▶ THE TASK: Restate every line of the data word for word, except for the images.

▶ SOURCE MATERIAL:
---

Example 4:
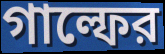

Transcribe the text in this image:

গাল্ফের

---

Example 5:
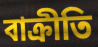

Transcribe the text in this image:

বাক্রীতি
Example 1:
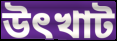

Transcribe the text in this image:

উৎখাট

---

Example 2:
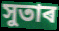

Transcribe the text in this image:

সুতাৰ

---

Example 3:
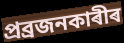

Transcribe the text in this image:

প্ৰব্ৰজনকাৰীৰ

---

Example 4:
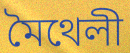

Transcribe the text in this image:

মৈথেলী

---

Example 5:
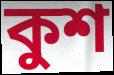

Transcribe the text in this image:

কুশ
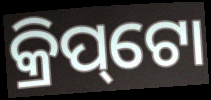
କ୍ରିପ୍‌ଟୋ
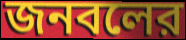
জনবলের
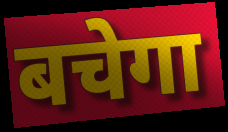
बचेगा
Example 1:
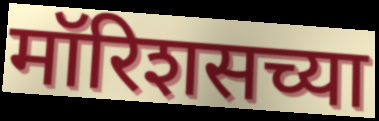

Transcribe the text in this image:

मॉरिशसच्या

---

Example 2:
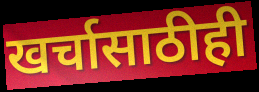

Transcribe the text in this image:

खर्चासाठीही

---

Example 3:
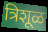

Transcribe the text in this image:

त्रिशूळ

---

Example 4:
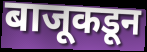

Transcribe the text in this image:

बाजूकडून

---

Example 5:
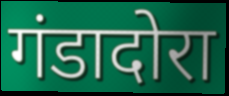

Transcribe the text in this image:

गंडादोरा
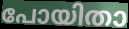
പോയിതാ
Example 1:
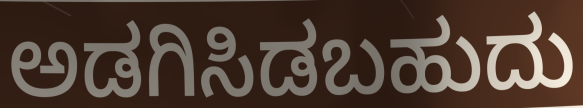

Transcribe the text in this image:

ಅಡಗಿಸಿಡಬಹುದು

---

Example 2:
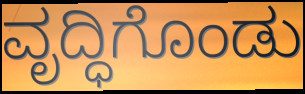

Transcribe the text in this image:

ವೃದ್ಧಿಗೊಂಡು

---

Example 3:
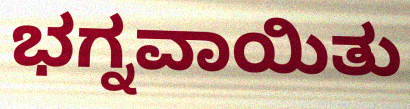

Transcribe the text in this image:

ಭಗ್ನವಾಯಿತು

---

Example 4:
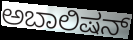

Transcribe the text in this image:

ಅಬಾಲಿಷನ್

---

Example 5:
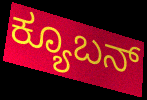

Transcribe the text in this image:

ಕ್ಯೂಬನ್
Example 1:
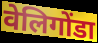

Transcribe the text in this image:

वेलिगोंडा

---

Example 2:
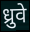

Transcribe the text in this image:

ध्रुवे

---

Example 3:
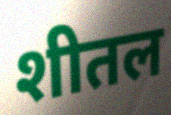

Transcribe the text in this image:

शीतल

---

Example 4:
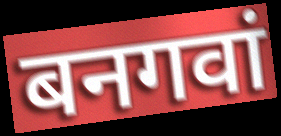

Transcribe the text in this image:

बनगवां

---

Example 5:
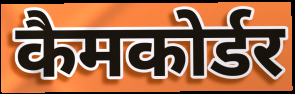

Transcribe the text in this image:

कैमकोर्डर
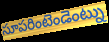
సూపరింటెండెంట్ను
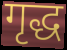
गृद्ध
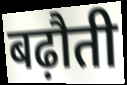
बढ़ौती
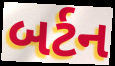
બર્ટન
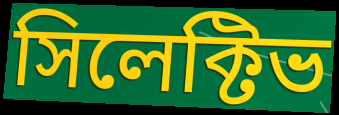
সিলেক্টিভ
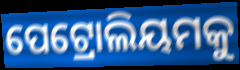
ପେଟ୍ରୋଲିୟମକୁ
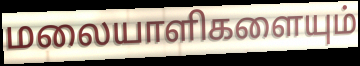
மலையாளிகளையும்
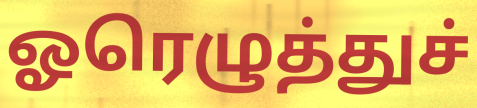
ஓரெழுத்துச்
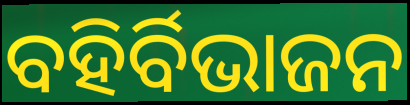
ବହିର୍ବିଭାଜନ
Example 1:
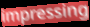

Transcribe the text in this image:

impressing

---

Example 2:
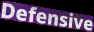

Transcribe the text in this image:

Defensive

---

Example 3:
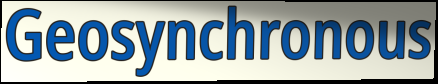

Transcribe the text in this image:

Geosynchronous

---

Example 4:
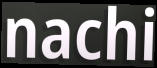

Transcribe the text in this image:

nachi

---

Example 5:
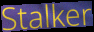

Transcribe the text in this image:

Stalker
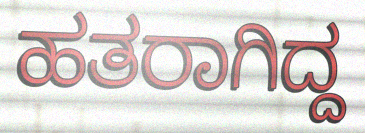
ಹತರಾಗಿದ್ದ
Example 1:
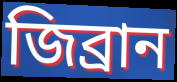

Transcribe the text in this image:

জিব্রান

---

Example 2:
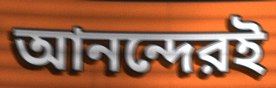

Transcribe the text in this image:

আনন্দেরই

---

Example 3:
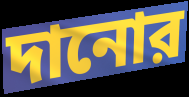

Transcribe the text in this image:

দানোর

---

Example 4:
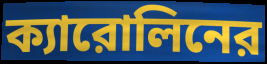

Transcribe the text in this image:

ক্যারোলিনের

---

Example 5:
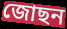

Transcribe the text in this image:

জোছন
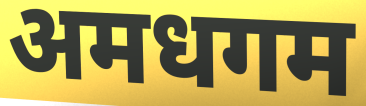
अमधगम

▶ RESPONSE:
---

Example 4:

Transcribe the text in this image:

গাল্ফের

---

Example 5:

Transcribe the text in this image:

বাক্রীতি
Example 1:

Transcribe the text in this image:

উৎখাট

---

Example 2:

Transcribe the text in this image:

সুতাৰ

---

Example 3:

Transcribe the text in this image:

প্ৰব্ৰজনকাৰীৰ

---

Example 4:

Transcribe the text in this image:

মৈথেলী

---

Example 5:

Transcribe the text in this image:

কুশ
କ୍ରିପ୍‌ଟୋ
জনবলের
बचेगा
Example 1:

Transcribe the text in this image:

मॉरिशसच्या

---

Example 2:

Transcribe the text in this image:

खर्चासाठीही

---

Example 3:

Transcribe the text in this image:

त्रिशूळ

---

Example 4:

Transcribe the text in this image:

बाजूकडून

---

Example 5:

Transcribe the text in this image:

गंडादोरा
പോയിതാ
Example 1:

Transcribe the text in this image:

ಅಡಗಿಸಿಡಬಹುದು

---

Example 2:

Transcribe the text in this image:

ವೃದ್ಧಿಗೊಂಡು

---

Example 3:

Transcribe the text in this image:

ಭಗ್ನವಾಯಿತು

---

Example 4:

Transcribe the text in this image:

ಅಬಾಲಿಷನ್

---

Example 5:

Transcribe the text in this image:

ಕ್ಯೂಬನ್
Example 1:

Transcribe the text in this image:

वेलिगोंडा

---

Example 2:

Transcribe the text in this image:

ध्रुवे

---

Example 3:

Transcribe the text in this image:

शीतल

---

Example 4:

Transcribe the text in this image:

बनगवां

---

Example 5:

Transcribe the text in this image:

कैमकोर्डर
సూపరింటెండెంట్ను
गृद्ध
बढ़ौती
બર્ટન
সিলেক্টিভ
ପେଟ୍ରୋଲିୟମକୁ
மலையாளிகளையும்
ஓரெழுத்துச்
ବହିର୍ବିଭାଜନ
Example 1:

Transcribe the text in this image:

impressing

---

Example 2:

Transcribe the text in this image:

Defensive

---

Example 3:

Transcribe the text in this image:

Geosynchronous

---

Example 4:

Transcribe the text in this image:

nachi

---

Example 5:

Transcribe the text in this image:

Stalker
ಹತರಾಗಿದ್ದ
Example 1:

Transcribe the text in this image:

জিব্রান

---

Example 2:

Transcribe the text in this image:

আনন্দেরই

---

Example 3:

Transcribe the text in this image:

দানোর

---

Example 4:

Transcribe the text in this image:

ক্যারোলিনের

---

Example 5:

Transcribe the text in this image:

জোছন
अमधगम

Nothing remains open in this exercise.